I didn’t know much about Frederick Douglass until recently. I knew he was an author, and that he had probably written about the evils of slavery and the treatment of African Americans in general. I’d never read anything he’d written, so I wasn’t positive, but it seemed like a good bet.
Then I listened to an interview with the author of Douglass’s definitive biography. In the middle of the conversation the biographer mentioned rather offhandedly that once he was no longer a slave, Douglass made his living almost exclusively from his writing and lectures. It was one more remarkable fact about this man’s remarkable life.
That detail, however, stayed with me. I know what it is to try to make a living from writing and speaking in 2021. That’s what I do. Thanks to the Internet I was able to keep giving talks and workshops even when the whole world shut down. Most of my writing career grew from online periodicals, outlets that have expanded exponentially in the last ten years. I have a YouTube channel and a podcast, neither of which cost me anything, and both of which are able to reach people anywhere on the globe instantly and at any time of the day.

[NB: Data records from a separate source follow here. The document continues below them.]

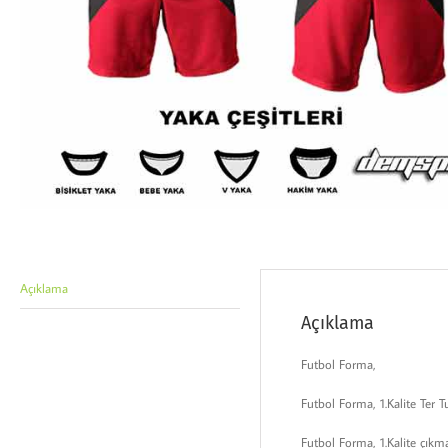
Açıklama
Açıklama
Futbol Forma,
Futbol Forma, 1.Kalite Te
Futbol Forma, 1.Kalite çıkm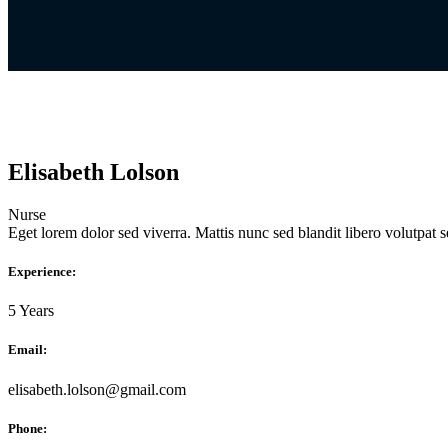
Elisabeth Lolson
Nurse
Eget lorem dolor sed viverra. Mattis nunc sed blandit libero volutpat s
Experience:
5 Years
Email:
elisabeth.lolson@gmail.com
Phone:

I’m also not an ex-slave. Nowhere in the United States is it illegal for me to know how to read and write. I don’t live under the oppressive force of systemic racism.
Even given all of these advantages, it still took me a long time to learn how to make a living doing what I do. I spent almost two decades experiencing mostly failure and rejection. It was frustrating and disappointing and confusing. Though I knew intellectually it wasn’t so, the publishing world still often felt as if it existed behind high walls sealed with iron gates. I knew people were walking through those gates, but why they were permitted in and I was not remained elusive and mysterious to me.

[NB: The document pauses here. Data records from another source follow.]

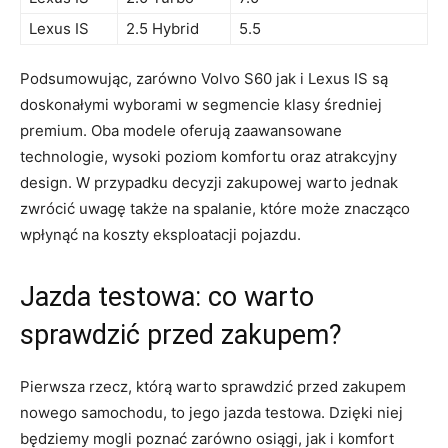
Lexus IS
2.5 Hybrid
5.5
Podsumowując, zarówno Volvo S60 jak i Lexus⁢ IS‍ są⁤
doskonałymi⁣ wyborami w segmencie ⁣klasy⁣ średniej
premium. Oba ⁤modele oferują zaawansowane‌
technologie, wysoki poziom‍ komfortu‌ oraz atrakcyjny
design. ‍W przypadku decyzji zakupowej warto jednak‌
zwrócić uwagę także na spalanie, które może znacząco
wpłynąć⁣ na koszty eksploatacji pojazdu.
Jazda testowa: ‌co warto‌
sprawdzić przed zakupem?
Pierwsza rzecz, którą warto ​sprawdzić przed zakupem
nowego samochodu, to‍ jego jazda testowa. Dzięki niej
będziemy ‌mogli poznać ⁢zarówno osiągi,⁣ jak i komfort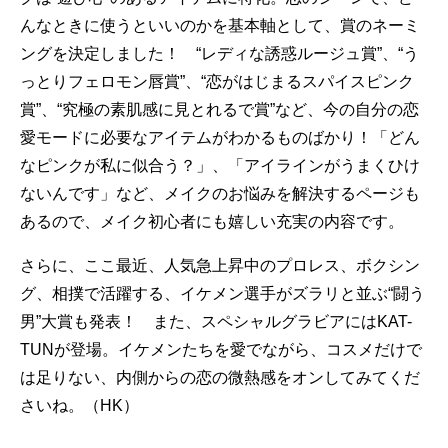
んなときに使うといいのかを基本軸として、賞のネーミ
ングを決定しました！ “レディな誘惑ルージュ賞”、“う
っとりフェロモン唇賞”、“恋がはじまるスパイスピンク
賞”、“究極の素肌感に見とれるで賞”など、今の自分の恋
愛モードに必要なアイテムがわかるものばかり！「どん
なピンクが私に似合う？」、「アイラインがうまくひけ
ないんです」など、メイクのお悩みを解決するページも
あるので、メイク初心者にも嬉しい充実の内容です。
さらに、ここ最近、人気急上昇中のプロレス、ボクシン
グ、相撲で活躍する、イケメン選手がズラリと並ぶ“闘う
男”大賞も発表！ また、スペシャルグラビアにはKAT-
TUNが登場。イケメンたちを愛でながら、コスメだけで
は足りない、内側からの恋の微熱感をオンしてみてくだ
さいね。（HK）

Then there’s Douglass. He made a living doing more or less what I do with no Internet, no digital publishing, and despite at least half the country believing he was only 3/5 of a human. His environment couldn’t have been more hostile, and yet this did not prevent him from succeeding. Is this because he was special? If Douglass was special, that means some people are just inherently better than other people, the very idea from which slavery grew.

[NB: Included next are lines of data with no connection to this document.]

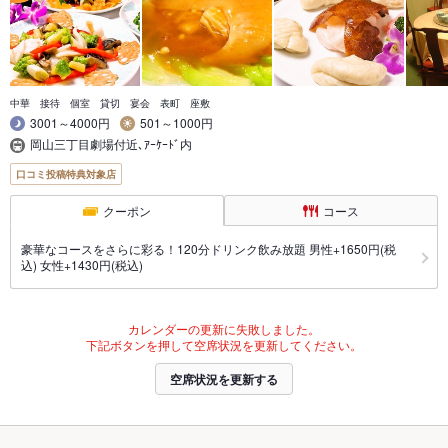
中華 接待 個室 貸切 宴会 表町 座敷
3001～4000円
501～1000円
岡山三丁目劇場付近､ｱｰｹｰﾄﾞ内
口コミ投稿特典対象店
クーポン
コース
豪華なコースをさらに彩る！120分ドリンク飲み放題 男性+1650円(税
込) 女性+1430円(税込)
カレンダーの更新に失敗しました。
下記ボタンを押して空席状況を更新してください。
空席状況を更新する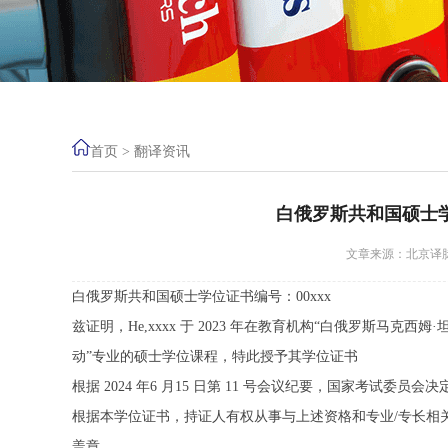
首页
>
翻译资讯
白俄罗斯共和国硕士
文章来源：北京译脉相
白俄罗斯共和国硕士学位证书编号：00xxx
兹证明，He,xxxx 于 2023 年在教育机构“白俄罗斯马克
动”专业的硕士学位课程，特此授予其学位证书
根据 2024 年6 月15 日第 11 号会议纪要，国家考试委员会决定
根据本学位证书，持证人有权从事与上述资格和专业/专长相
盖章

I believe that Douglass had found his connection to the source of all human inspiration, ingenuity, and expression. Anyone can tap into what he was tapped into, but many people aren’t, and many people will spend their entire lives struggling to accept such a connection is possible. But this doesn’t mean they can’t and they won’t, and it certainly doesn’t mean some people are superior to other people. Equality is equality is equality, and it must be extended in its inherent concept to those we call geniuses as well as those who are suffering, or it isn’t true equality.
I think of Douglass whenever I hear people debating whether systems are more powerful than individuals. The system in which Douglass lived could not have been more hostile. It was designed to limit and punish large swaths of the population. Douglass worked actively and incessantly to change those systems. In addition to being a national leader in the abolitionist movement, he also participated in The Underground Railroad and fought for women’s suffrage. His life was devoted to changing the systems that kept people oppressed.
But if Frederick Douglass’s life taught me anything it’s that no system, no matter how backward and corrupt, is more powerful than an individual aligned with themselves and their own inherent creative power. While I was struggling to find success as a writer, it was the niggling belief that the publishing world, the array of gatekeepers and business types, were the problem, that the system in which I was hoping to thrive contained Byzantine and capricious rules for entry. It was a depressing and hopeless thought, but I struggled on anyway against its oppressive current.
The rules for entry turned out to be much simpler than I had long feared. I spend a fair amount of time talking to other authors now, and some of them will complain about the publishing world and how it treats writers. They complain about agents and advances and reviewers and Amazon. They complain that the system has changed too much and that it isn’t changing fast enough. I try to avoid complaining since I know I won’t be the one to change publishing. I can only control what I write and how I share what I’ve written.
I believe that’s enough. It’s enough for writers and enough for anyone who wants to create anything, from a business to a political movement. As I said, I’ve never read Frederick Douglass’s work, but I would not be surprised if I were to find this eternal truth within his writings, that our creative drive was not meant to be nor can it be enslaved by anything as transitory as our ever-changing laws and institutions.